(Named joint coordinates)
_ _ _
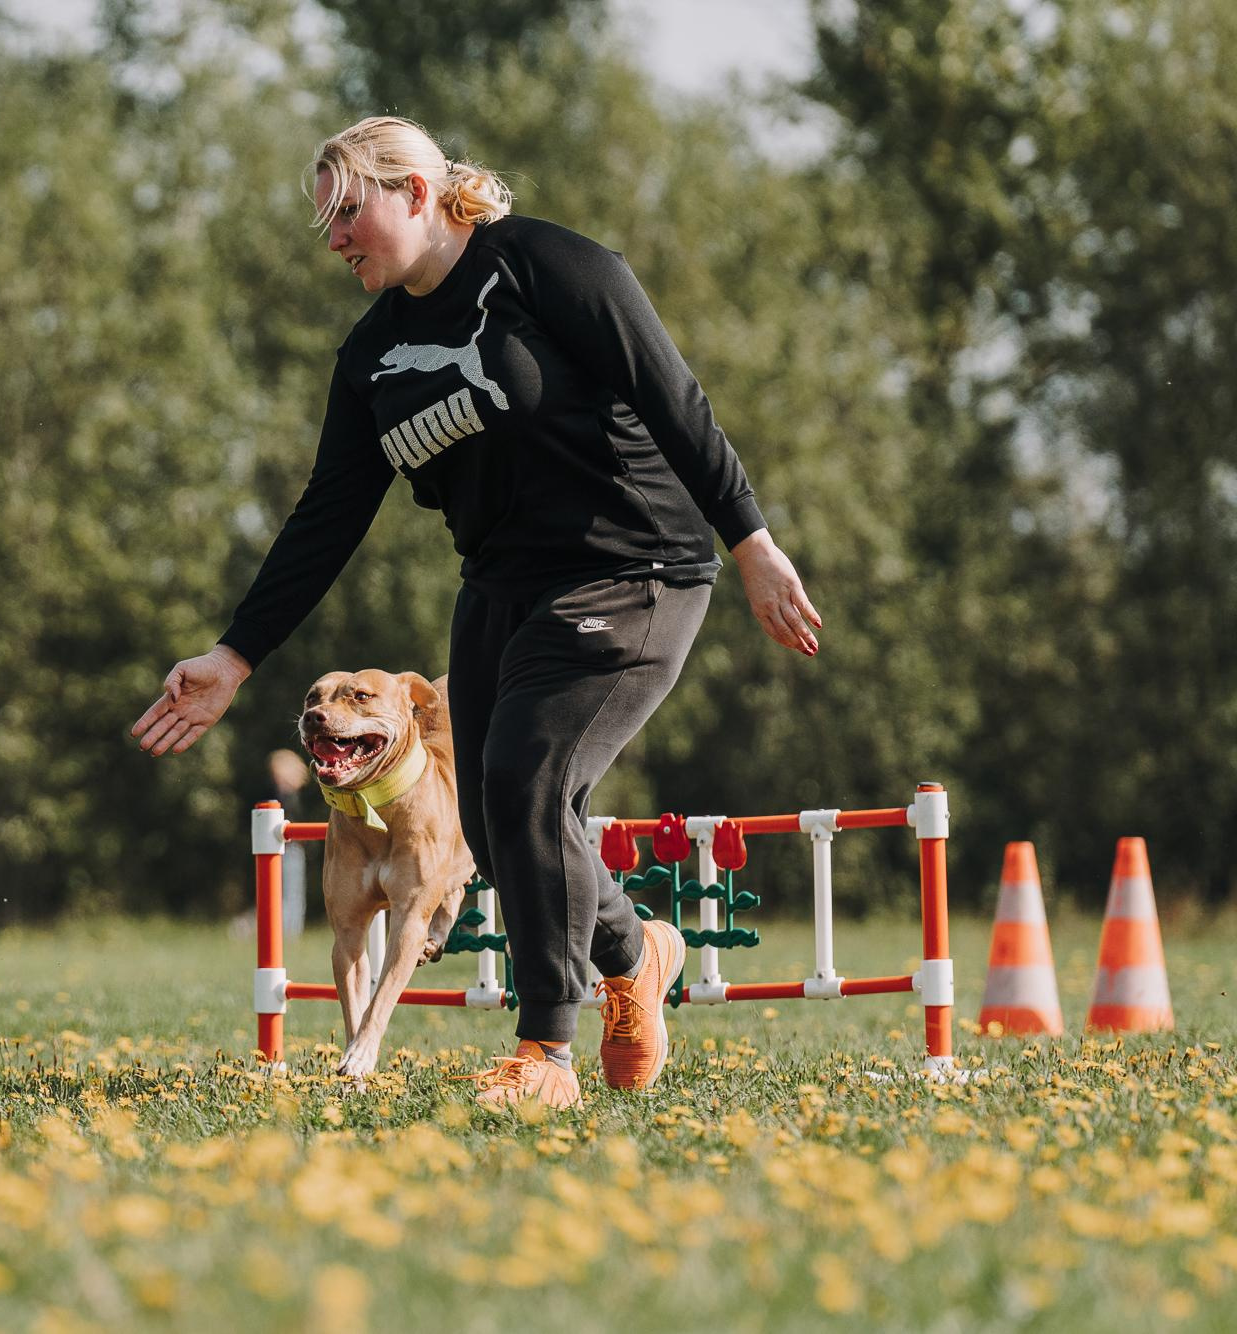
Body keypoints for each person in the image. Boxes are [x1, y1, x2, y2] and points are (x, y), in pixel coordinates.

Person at [130, 116, 821, 1109]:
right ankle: (637, 956)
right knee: (497, 833)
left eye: (346, 210)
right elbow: (326, 515)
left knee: (522, 773)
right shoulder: (369, 355)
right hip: (501, 588)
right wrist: (235, 655)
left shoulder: (544, 266)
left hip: (635, 571)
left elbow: (673, 397)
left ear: (414, 191)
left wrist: (748, 542)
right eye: (321, 220)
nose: (331, 237)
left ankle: (543, 1053)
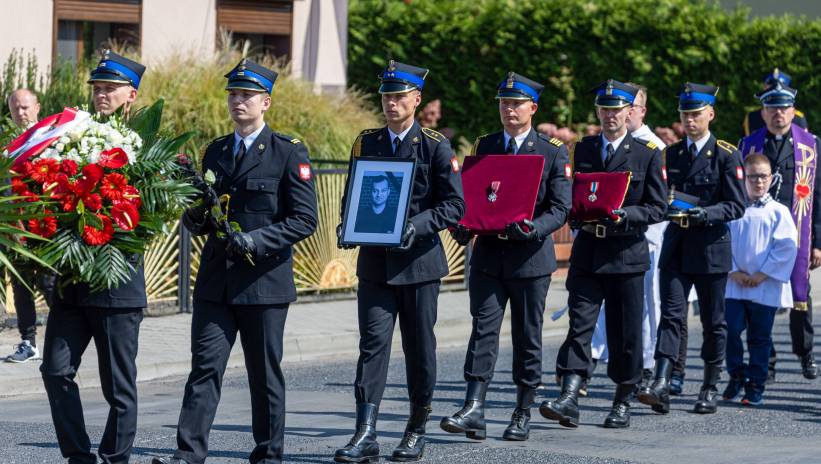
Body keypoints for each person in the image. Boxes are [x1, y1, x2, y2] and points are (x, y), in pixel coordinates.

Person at [152, 59, 318, 464]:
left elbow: (304, 219)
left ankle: (268, 454)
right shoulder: (216, 151)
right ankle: (188, 454)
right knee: (204, 369)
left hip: (262, 283)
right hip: (216, 281)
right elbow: (204, 221)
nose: (238, 101)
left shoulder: (287, 152)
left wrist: (258, 240)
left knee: (264, 375)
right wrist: (193, 211)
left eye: (246, 95)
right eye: (233, 94)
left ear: (266, 102)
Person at [334, 60, 464, 463]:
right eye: (387, 96)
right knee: (372, 347)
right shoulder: (366, 142)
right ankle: (365, 431)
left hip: (419, 265)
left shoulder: (434, 144)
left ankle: (416, 428)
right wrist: (347, 226)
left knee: (419, 349)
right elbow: (354, 192)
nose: (392, 103)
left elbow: (454, 205)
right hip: (375, 266)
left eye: (400, 96)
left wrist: (417, 226)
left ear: (416, 99)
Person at [440, 72, 571, 441]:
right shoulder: (486, 146)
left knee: (528, 336)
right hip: (489, 256)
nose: (509, 109)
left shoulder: (552, 151)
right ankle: (474, 407)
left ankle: (522, 410)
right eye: (503, 103)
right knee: (482, 331)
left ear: (533, 108)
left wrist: (535, 227)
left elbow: (560, 208)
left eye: (516, 103)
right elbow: (474, 199)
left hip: (529, 259)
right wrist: (462, 224)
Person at [39, 50, 147, 464]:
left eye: (110, 88)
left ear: (131, 94)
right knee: (54, 370)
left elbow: (150, 214)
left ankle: (115, 457)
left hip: (117, 286)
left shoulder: (147, 143)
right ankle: (78, 456)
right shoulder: (71, 135)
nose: (102, 94)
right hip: (72, 282)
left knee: (118, 385)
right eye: (97, 88)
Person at [540, 79, 667, 429]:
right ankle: (569, 393)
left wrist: (627, 215)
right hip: (589, 251)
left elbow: (658, 208)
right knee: (579, 326)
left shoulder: (648, 153)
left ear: (630, 112)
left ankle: (623, 398)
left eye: (618, 109)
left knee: (625, 332)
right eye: (605, 109)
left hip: (626, 254)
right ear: (597, 111)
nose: (611, 115)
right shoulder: (585, 149)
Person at [639, 83, 746, 415]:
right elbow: (658, 198)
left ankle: (710, 385)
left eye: (696, 114)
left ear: (710, 114)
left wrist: (706, 213)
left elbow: (736, 205)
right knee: (671, 317)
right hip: (677, 246)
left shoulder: (727, 154)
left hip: (711, 247)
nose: (689, 120)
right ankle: (662, 380)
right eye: (685, 114)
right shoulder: (669, 154)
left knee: (714, 322)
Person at [738, 79, 821, 381]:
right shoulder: (749, 145)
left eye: (784, 107)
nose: (778, 113)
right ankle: (766, 360)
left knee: (801, 296)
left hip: (796, 232)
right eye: (772, 107)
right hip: (758, 233)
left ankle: (806, 354)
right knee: (761, 298)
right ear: (763, 112)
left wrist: (818, 243)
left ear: (792, 110)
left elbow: (820, 195)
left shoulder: (810, 145)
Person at [589, 84, 668, 389]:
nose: (621, 112)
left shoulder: (651, 148)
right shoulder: (598, 145)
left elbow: (658, 202)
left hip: (645, 240)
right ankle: (595, 357)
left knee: (645, 308)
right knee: (605, 309)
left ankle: (645, 364)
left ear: (639, 111)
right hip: (605, 241)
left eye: (628, 106)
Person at [722, 154, 797, 405]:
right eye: (753, 176)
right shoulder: (733, 209)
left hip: (764, 286)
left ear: (771, 178)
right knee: (729, 330)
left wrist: (761, 275)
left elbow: (786, 248)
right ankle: (736, 374)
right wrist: (734, 271)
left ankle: (756, 384)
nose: (758, 182)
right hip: (734, 284)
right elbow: (722, 243)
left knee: (759, 337)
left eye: (763, 176)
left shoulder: (779, 212)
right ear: (744, 178)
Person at [4, 88, 55, 364]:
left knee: (50, 283)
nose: (20, 113)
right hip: (17, 229)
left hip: (45, 226)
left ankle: (64, 337)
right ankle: (28, 342)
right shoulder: (9, 144)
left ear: (37, 106)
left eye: (25, 107)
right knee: (21, 284)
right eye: (15, 108)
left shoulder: (51, 138)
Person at [742, 69, 808, 137]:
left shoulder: (798, 118)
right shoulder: (752, 117)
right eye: (771, 85)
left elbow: (803, 143)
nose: (776, 88)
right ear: (764, 87)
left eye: (781, 85)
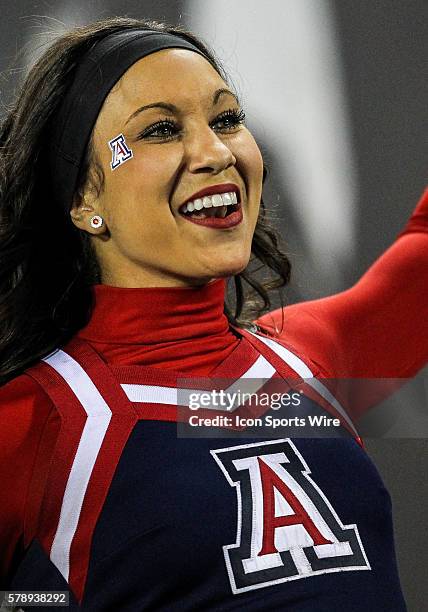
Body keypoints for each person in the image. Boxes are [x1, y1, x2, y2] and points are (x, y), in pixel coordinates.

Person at [0, 16, 426, 611]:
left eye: (226, 119)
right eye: (160, 130)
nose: (214, 152)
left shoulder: (308, 360)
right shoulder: (39, 420)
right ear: (83, 198)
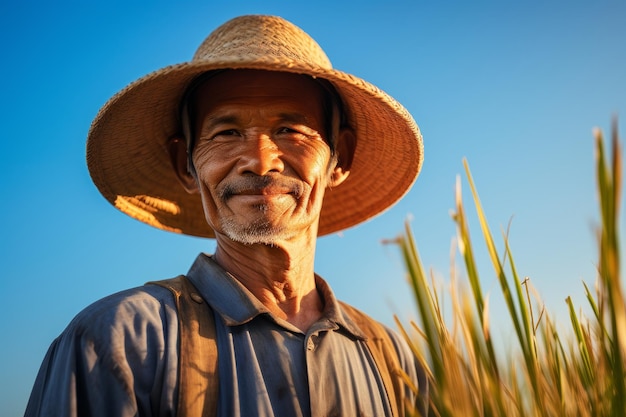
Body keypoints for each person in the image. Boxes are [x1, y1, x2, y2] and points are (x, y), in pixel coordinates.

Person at [25, 15, 427, 417]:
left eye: (290, 129)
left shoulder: (397, 368)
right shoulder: (120, 342)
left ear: (340, 158)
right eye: (226, 133)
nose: (260, 160)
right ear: (186, 165)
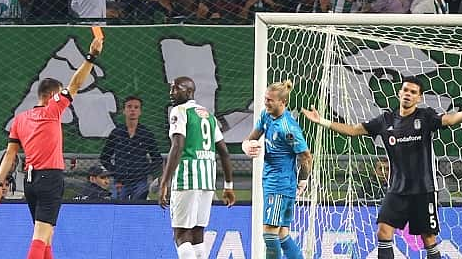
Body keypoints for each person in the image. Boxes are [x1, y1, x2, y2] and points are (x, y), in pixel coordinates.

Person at [301, 76, 462, 259]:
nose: (408, 95)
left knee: (428, 239)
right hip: (396, 189)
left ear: (419, 98)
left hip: (423, 189)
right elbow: (353, 130)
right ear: (399, 93)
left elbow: (449, 120)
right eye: (406, 90)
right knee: (383, 232)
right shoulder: (385, 120)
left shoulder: (425, 117)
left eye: (413, 92)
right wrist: (322, 121)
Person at [0, 36, 103, 259]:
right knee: (41, 237)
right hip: (50, 179)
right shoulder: (53, 110)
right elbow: (76, 84)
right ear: (52, 96)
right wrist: (91, 56)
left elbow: (10, 155)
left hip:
_ _ _
Exercise objective: Copy, exactly and only, the lines above that begin with the one containing "right ear: (763, 112)" and finish with the one containing "right ankle: (595, 357)".

Output for this exercise:
right ear: (763, 112)
left wrist: (818, 243)
left ear: (792, 110)
left elbow: (820, 195)
left shoulder: (810, 145)
Person at [589, 84, 668, 389]:
nose: (621, 112)
left shoulder: (651, 148)
right shoulder: (598, 145)
left elbow: (658, 202)
left hip: (645, 240)
right ankle: (595, 357)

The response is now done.